Augmentation des Coupes Budgétaires pour l'Écologie
Le gouvernement de François Bayrou a décidé d'augmenter les réductions budgétaires pour la mission Écologie. Initialement fixées à 745 millions d'euros en novembre 2024, ces coupes ont été augmentées de 575 millions d'euros supplémentaires, portant le total à près d'un milliard d'euros. Cette décision vise à limiter le déficit public à 5,4 % du PIB. Les secteurs les plus impactés sont ceux de la transition énergétique et des énergies renouvelables, qui perdent respectivement 300 millions et 200 millions d'euros. Ces mesures soulèvent des inquiétudes quant à l'avenir de la politique environnementale française.
La réduction des crédits pour la transition énergétique du parc automobile est particulièrement significative, avec un retrait de 300 millions d'euros. Cette somme aurait pu contribuer à moderniser et à rendre plus écologique le parc automobile national. De plus, la diminution de 200 millions d'euros dans le soutien aux énergies renouvelables pourrait freiner les projets d'énergie verte en cours et futurs. Ces coupes budgétaires mettent en péril les efforts déployés pour atteindre les objectifs environnementaux fixés par la France, notamment en matière de réduction des émissions de gaz à effet de serre et de promotion des énergies propres.

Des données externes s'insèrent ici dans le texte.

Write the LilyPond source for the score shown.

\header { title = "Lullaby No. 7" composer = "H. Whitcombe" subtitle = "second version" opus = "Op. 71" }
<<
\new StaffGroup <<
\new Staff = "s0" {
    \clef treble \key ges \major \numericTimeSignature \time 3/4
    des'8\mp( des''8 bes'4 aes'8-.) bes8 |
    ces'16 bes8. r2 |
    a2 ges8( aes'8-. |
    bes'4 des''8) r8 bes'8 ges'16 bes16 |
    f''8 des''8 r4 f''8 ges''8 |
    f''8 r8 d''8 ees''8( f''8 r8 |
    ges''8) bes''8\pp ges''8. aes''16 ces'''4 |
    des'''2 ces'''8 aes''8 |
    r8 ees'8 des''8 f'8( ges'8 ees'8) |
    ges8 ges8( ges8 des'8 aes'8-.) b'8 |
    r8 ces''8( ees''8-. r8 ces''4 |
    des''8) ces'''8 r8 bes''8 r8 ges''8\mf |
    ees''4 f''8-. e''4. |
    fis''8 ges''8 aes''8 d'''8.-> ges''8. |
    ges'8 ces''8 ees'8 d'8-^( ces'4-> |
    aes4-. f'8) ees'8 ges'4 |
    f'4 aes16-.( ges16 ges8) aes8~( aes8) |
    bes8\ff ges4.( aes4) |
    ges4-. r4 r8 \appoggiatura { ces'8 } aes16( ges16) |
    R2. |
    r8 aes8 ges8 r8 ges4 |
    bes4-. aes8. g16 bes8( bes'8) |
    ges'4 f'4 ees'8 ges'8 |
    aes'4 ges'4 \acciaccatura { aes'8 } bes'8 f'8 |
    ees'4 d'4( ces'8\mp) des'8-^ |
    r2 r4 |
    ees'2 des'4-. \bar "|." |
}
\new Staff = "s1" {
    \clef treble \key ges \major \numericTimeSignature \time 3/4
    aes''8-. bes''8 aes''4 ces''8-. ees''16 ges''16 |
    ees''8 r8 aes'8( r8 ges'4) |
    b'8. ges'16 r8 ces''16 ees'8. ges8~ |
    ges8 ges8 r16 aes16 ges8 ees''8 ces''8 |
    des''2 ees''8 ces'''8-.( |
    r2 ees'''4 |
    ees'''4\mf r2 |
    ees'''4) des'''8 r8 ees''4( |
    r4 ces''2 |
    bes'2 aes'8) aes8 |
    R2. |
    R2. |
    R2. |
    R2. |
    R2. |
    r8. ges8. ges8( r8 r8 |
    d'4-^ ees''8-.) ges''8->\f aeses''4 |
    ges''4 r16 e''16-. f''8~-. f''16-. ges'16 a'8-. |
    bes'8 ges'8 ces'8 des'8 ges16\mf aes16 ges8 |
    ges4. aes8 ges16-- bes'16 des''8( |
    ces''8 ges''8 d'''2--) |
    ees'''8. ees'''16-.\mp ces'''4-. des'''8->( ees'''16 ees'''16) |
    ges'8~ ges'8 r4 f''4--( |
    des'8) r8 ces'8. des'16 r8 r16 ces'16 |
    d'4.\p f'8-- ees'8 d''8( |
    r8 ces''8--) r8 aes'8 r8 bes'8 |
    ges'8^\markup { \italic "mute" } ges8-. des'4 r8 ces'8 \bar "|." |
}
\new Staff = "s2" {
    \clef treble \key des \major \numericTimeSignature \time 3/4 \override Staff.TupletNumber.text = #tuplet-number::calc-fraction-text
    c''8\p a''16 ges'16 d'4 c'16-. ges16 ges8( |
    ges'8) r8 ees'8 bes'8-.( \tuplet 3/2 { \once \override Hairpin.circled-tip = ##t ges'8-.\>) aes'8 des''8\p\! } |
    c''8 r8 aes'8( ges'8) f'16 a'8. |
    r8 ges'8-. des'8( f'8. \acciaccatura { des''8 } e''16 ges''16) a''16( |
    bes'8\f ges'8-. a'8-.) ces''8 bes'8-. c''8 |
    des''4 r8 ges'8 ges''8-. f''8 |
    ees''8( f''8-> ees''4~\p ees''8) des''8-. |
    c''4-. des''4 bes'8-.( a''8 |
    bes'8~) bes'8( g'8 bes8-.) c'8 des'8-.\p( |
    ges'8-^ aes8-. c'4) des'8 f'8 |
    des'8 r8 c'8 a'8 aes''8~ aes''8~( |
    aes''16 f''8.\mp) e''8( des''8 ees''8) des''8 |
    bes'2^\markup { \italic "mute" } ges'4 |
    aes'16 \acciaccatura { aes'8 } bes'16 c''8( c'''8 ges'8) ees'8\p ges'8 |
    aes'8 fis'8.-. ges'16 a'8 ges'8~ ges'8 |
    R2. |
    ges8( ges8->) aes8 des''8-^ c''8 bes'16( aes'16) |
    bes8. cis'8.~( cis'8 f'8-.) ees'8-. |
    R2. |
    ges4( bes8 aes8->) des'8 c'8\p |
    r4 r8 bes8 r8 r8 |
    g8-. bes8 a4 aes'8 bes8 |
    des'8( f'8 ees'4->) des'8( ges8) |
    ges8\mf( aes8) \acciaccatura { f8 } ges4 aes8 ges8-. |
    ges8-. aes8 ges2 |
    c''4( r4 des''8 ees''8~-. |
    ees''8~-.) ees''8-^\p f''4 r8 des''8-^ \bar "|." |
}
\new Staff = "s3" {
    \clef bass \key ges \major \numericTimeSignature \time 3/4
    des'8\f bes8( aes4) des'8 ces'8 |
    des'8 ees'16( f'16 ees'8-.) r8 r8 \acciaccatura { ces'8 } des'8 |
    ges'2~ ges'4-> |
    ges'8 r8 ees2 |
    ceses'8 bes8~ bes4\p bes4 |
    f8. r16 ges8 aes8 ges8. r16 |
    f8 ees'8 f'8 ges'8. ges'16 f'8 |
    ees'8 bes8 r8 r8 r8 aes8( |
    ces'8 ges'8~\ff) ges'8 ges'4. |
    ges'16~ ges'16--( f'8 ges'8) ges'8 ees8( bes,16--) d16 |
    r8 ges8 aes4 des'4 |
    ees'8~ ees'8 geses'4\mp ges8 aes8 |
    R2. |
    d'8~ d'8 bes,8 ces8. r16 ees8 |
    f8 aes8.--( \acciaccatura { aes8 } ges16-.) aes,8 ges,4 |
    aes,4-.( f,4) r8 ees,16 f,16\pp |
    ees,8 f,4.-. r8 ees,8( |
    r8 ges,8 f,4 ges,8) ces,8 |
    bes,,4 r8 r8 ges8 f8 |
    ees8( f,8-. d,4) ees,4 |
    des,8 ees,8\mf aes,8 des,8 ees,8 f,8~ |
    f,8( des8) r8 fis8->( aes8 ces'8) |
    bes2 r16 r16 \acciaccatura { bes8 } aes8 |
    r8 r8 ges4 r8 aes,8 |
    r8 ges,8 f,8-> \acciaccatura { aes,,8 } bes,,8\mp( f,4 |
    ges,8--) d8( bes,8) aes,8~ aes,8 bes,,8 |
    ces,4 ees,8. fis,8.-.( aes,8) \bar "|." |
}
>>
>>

Multiplication des Initiatives Anti-Environnementales au Sénat
Depuis plusieurs mois, le Sénat, dominé par la droite, intensifie ses tentatives de reculs environnementaux. Les sénateurs ont voté plusieurs propositions de loi (PPL) visant à affaiblir les normes environnementales. Parmi celles-ci, une PPL de programmation énergétique moins ambitieuse sur les énergies renouvelables, une autre visant à simplifier le zéro artificialisation nette (ZAN), et une autre encore qui prévoit de sabrer de multiples normes agricoles et de réintroduire certains pesticides néonicotinoïdes. Ces initiatives montrent une volonté claire de ralentir ou d'inverser les progrès réalisés en matière de protection de l'environnement.
Les sénateurs ont également adopté en commission une proposition de loi qui vise à réduire les pouvoirs de l’Office français de la biodiversité. Ces actions collectives témoignent d'une orientation politique qui privilégie des intérêts économiques à court terme au détriment des enjeux environnementaux à long terme. La multiplication de ces initiatives soulève des interrogations sur l'engagement du pays en faveur de la transition écologique et de la préservation de la biodiversité. Les experts et les militants environnementaux expriment leur inquiétude face à ces développements, craignant que ces mesures ne compromettent sérieusement les efforts pour construire un avenir durable.